Microsoft has a new approach to performance and development designed to promote new levels of teamwork and agility for breakthrough business impact. Through a process called “Connects” Microsoft optimizes the timely feedback and meaningful discussions to help employees learn in the moment, grow and drive great results. All of this is timely based on the rhythm of each part of their business. The company continues to invest in a generous rewards budget, without a pre-determined targeted distribution. Managers can allocate rewards in the manner that best reflects the performance of their teams and individuals. Ratings were eliminated so that the focus could fall on the opportunities to grow and improve.
Last year both Accenture and Deloitte announced a radical redesigning of their performance management system. The companies dropped rankings and the once-a-year evaluation process based on their own research showed that the time, money and effort they had spent didn’t ultimately accomplish performance improvement among employees.
Although more Fortune 500 companies are getting rid of rankings, nearly nine out of ten companies around the world continue not only to generate performance scores for employees but also to use them as the basis for compensation decisions.

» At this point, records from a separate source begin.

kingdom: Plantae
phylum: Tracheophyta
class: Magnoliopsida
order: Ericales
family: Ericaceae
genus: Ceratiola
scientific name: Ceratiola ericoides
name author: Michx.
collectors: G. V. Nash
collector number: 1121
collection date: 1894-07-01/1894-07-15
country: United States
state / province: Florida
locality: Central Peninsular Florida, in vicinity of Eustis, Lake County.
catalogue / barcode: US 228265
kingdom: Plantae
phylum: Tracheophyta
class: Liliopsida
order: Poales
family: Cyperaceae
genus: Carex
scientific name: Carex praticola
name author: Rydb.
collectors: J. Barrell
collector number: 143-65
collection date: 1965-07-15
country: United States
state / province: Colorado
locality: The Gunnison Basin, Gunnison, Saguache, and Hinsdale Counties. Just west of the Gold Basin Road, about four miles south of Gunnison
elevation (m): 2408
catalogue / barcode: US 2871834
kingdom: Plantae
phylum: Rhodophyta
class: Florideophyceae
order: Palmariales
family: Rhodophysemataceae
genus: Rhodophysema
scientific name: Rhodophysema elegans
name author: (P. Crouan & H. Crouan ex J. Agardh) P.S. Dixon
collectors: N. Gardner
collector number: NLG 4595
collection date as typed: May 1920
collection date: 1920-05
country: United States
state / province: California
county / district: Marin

The current process of evaluating people’s work (training, promoting and paying them accordingly) should be improved.
This can be achieved by studying the results reported by the companies that changed their performance management systems and by implementing solutions fit for any business, with clear objectives and a straight aim to performance improvement.
How does Pasti Nyala address this? By adopting the Key Result Areas for junior employees with the objectives to meet the set targets and the constant monitoring to ensure that everyone perform as expected of them.